CJAC: Civil Justice Association of California

Jun 28, 2012

Fancy arguments won't avoid conflicts with Concepcion

Daily Journal
June 28, 2012

Brian Kabateck and Scott Malzahn overlook the benefits of arbitration and ignore the inherent conflict between SB 491 and the U.S. Supreme Court’s Concepcion ruling in their op-ed “SB 491: Protecting Consumers’ Right to Join Together” (June 25, 2012). Arbitration is a fair, efficient, cost-effective method of resolving disputes. With our court budgets facing even worse cuts, there is no reason to reduce the use of arbitration as a fair and viable alternative to going to court.

Of course plaintiffs’ lawyers would prefer that consumers be steered away from arbitration. If that happens, the lawyers will be able to get more business in the form of consumer class action lawsuits – where the consumers usually get coupons worth pennies and the lawyers earn millions.

But consumers do well in arbitration. The Financial Industry Regulatory Authority reports that 62 percent of customers pursuing arbitration settled their arbitrations in 2010, and over 45 percent of the consumers who proceeded to an award received damages. That translates to over 70 percent of consumer-initiated securities arbitrations resolved with at least some recovery for consumers.

Additionally, the most recent statistics provided by the American Arbitration Association show that approximately 60 percent of its consumer arbitrations settle or are withdrawn from administration, and consumers prevail in almost half (48 percent) of the remaining consumer-initiated arbitrations.

Plus, in stark contrast to the skyrocketing costs of litigation, many consumers and employees who bring claims in arbitration pay exactly nothing to pursue their claim — no filing fees, no attorney fees. They also resolve their cases faster. Consumer arbitrations administered by the AAA proceed to an award in an average of four to six months, as opposed to at least two years for a civil case filed in a federal district court.

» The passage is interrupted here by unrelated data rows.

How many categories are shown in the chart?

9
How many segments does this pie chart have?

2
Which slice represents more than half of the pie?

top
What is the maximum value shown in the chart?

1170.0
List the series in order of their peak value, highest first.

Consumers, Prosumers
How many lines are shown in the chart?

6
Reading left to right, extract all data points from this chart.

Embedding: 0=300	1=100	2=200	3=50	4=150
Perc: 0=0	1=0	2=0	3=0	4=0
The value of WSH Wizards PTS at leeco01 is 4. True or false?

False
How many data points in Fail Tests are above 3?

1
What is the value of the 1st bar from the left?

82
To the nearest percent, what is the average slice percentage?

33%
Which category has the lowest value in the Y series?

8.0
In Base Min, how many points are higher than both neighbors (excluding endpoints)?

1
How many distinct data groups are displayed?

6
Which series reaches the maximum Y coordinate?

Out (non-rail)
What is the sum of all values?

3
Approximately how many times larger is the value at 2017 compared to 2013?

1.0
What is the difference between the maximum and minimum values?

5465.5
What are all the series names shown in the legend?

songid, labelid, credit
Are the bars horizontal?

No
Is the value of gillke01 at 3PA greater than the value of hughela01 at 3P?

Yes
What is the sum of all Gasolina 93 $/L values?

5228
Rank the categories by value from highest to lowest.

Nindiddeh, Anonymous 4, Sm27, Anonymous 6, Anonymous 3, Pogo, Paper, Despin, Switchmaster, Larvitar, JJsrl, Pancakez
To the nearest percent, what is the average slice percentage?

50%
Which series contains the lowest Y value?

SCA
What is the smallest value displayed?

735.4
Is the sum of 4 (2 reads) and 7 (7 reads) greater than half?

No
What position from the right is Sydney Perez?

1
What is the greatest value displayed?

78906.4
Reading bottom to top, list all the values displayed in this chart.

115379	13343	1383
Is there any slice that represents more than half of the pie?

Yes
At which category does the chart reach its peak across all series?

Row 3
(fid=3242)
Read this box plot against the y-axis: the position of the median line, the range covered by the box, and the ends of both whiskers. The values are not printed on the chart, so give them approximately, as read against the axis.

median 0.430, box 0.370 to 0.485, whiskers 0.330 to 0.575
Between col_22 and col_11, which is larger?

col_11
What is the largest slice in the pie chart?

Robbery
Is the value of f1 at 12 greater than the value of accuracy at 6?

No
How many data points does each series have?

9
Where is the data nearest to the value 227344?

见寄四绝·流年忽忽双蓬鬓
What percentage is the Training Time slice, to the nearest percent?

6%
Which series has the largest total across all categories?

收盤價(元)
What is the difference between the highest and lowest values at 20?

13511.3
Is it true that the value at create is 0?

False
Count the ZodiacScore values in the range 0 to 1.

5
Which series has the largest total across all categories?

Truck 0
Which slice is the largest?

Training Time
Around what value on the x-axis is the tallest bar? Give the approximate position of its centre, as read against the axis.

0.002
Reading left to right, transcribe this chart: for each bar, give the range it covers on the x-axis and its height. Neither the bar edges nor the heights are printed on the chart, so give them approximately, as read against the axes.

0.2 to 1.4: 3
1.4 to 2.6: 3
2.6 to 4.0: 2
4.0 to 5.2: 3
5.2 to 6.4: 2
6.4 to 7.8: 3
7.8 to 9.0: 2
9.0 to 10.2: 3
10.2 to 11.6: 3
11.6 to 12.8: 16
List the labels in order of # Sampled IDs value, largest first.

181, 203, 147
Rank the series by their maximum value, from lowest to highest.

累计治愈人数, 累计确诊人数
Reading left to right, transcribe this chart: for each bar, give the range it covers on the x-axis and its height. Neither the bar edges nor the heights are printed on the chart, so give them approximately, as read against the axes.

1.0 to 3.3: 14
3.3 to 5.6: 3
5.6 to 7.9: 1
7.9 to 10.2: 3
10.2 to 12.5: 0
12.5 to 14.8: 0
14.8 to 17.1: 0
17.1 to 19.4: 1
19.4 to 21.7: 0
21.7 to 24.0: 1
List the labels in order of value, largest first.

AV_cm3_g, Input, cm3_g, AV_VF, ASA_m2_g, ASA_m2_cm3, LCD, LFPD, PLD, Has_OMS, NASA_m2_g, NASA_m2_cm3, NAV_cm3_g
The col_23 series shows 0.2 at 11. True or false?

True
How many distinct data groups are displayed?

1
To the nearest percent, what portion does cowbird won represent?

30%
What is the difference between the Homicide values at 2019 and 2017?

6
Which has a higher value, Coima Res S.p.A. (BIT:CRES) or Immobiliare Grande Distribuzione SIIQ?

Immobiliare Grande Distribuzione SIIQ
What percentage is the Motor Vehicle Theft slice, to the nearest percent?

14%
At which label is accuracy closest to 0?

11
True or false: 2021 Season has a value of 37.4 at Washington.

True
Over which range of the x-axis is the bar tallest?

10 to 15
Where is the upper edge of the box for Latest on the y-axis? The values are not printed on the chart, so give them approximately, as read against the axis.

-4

Ironically, the AT&T contract at issue in the Concepcion case was fair; even pro-consumer. A customer could initiate dispute proceedings by completing a one-page form on the AT&T website. If AT&T did not offer to settle the claim, the customer could invoke arbitration by completing a Demand for Arbitration, also on the website. If the parties proceeded to arbitration, AT&T had to pay for all costs of non-frivolous claims. The customer could also sue in small claims court instead of using arbitration. AT&T was prohibited from seeking attorney fees from the customer and if the customer received an award greater than AT&T’s settlement offer, AT&T would have to pay $7,500 minimum to the customer and double the attorney fees.

It is understandable why plaintiffs’ attorneys dislike arbitration agreements. The AT&T agreement was good for consumers, but not for lawyers. The lawyers’ role is diminished in arbitration and the disputes are much less profitable. But arbitration can have better outcomes for consumers than class action lawsuits.

Furthermore, no matter how fancy of an argument one tries to come up with, SB 491 absolutely conflicts with the Concepcion ruling. Kabateck and Malzahn state that SB 491 “does not disfavor or discriminate against arbitration agreements.” SB 491 would seemingly apply to all contracts, but it would establish a state-law rule that invalidates a clause that can arise only in an arbitration setting. In the Concepcion ruling the Supreme Court said that “state-law rules that stand as an obstacle to the objectives of the Federal Arbitration Act’s objectives” are preempted regardless of whether they apply more broadly than arbitration agreements alone.

Moreover, although some might argue that this bill would allow classwide arbitration, the U.S. Supreme Court has also held that a party may not be compelled to submit to class arbitration unless the parties agreed to do so. Stolt-Nielsen S.A. v. AnimalFeeds International Corp., 130 S.Ct. 1758 (2010).

Consumers have recognized the benefits of arbitration, Congress recognized the benefits of arbitration when it passed the FAA, and the U.S. Supreme Court has repeatedly rejected states’ attempts to undermine the FAA. It’s time to let it be.